Un fort enjeu de maturité politique

Indiscutablement, il y a eu un net progrès dans la connexion physique des réseaux urbains et ferroviaires avec la création de nouveaux points de correspondance, même dans des agglomérations de taille intermédiaire. Citons l'ouverture en début d'année 2019 de la gare de Trélazé, près d'Angers, ou encore le projet de nouvelle gare près de l'hôpital du Mans, qui sera aménagée au droit du tramway, tant pour desservir directement un équipement d'intérêt régional que diffuser plus efficacement les voyageurs du train, et - encore une fois - les étudiants qui pourront gagner plus aisément encore l'université sans passer par le centre-ville.

Tarification et coordination des offres imposent donc une convergence de vues entre les deux autorités organisatrices de transport que sont les Régions et les intercommunalités urbaines (Métropoles, Communautés Urbaines, Communautés d’Agglomérations selon les cas).

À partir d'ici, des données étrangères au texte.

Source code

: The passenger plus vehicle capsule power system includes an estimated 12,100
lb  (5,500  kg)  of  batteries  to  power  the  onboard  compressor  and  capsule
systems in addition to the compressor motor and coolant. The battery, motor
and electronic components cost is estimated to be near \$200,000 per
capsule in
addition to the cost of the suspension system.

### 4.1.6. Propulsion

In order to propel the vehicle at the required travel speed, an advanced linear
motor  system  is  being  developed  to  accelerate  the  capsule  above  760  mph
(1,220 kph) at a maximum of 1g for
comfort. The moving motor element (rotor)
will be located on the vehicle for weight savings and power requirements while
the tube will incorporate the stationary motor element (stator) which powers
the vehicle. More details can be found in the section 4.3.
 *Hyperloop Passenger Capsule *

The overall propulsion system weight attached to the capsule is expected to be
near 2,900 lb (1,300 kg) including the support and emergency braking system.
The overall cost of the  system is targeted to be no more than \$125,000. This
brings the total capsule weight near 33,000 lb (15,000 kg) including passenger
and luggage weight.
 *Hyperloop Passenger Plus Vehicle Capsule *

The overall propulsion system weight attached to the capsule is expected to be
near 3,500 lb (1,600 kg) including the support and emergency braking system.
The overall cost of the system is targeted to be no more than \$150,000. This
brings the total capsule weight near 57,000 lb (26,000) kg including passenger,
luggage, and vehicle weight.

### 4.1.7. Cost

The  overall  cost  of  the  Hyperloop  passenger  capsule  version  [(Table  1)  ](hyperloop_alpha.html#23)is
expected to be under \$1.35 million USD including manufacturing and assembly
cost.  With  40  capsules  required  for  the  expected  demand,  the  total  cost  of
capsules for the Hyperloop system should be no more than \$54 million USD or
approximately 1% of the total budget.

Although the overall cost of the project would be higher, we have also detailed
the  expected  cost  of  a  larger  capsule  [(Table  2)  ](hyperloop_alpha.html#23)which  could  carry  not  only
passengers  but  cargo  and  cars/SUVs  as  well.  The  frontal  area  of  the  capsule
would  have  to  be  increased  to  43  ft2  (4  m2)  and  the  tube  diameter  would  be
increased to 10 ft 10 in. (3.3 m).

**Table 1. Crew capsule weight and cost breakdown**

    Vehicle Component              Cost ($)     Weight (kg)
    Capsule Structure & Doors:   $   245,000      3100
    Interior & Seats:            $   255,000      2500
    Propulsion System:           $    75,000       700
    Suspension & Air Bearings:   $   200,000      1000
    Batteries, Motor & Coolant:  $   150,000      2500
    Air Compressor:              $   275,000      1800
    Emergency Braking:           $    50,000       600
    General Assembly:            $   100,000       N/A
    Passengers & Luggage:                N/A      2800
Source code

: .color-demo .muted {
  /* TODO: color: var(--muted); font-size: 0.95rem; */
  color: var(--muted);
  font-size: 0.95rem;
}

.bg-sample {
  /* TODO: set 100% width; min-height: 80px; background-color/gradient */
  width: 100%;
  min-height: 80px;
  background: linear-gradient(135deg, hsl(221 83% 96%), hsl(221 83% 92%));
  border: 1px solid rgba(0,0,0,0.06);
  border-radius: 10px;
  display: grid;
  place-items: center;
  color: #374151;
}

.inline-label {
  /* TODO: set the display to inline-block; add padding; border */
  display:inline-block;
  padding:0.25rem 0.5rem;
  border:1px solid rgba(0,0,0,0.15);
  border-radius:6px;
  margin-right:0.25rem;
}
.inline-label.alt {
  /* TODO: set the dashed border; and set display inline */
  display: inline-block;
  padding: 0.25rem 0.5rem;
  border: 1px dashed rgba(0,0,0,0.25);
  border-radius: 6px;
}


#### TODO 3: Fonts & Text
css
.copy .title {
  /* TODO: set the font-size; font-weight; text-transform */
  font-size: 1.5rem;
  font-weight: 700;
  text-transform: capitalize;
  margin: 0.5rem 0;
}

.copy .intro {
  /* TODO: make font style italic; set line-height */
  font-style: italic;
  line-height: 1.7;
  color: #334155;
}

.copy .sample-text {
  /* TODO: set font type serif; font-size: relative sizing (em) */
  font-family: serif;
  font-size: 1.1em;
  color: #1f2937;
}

C’est probablement sur ce point que la tâche sera la plus difficile et la plus longue : elle sera peut-être aussi complexe à obtenir que ne le seront certains travaux d’aménagements des infrastructures ferroviaires pour augmenter la capacité du réseau afin de développer ces nouvelles offres !

Et pourtant, le développement de ces dessertes constitue certes un puissant levier de repositionnement du chemin de fer dans l’offre de transports dans les principaux bassins de vie, mais il est surtout un instrument de maîtrise du trafic automobile, des nuisances qu’il engendre et de la consommation d’énergie par voyage.kilomètre effectué.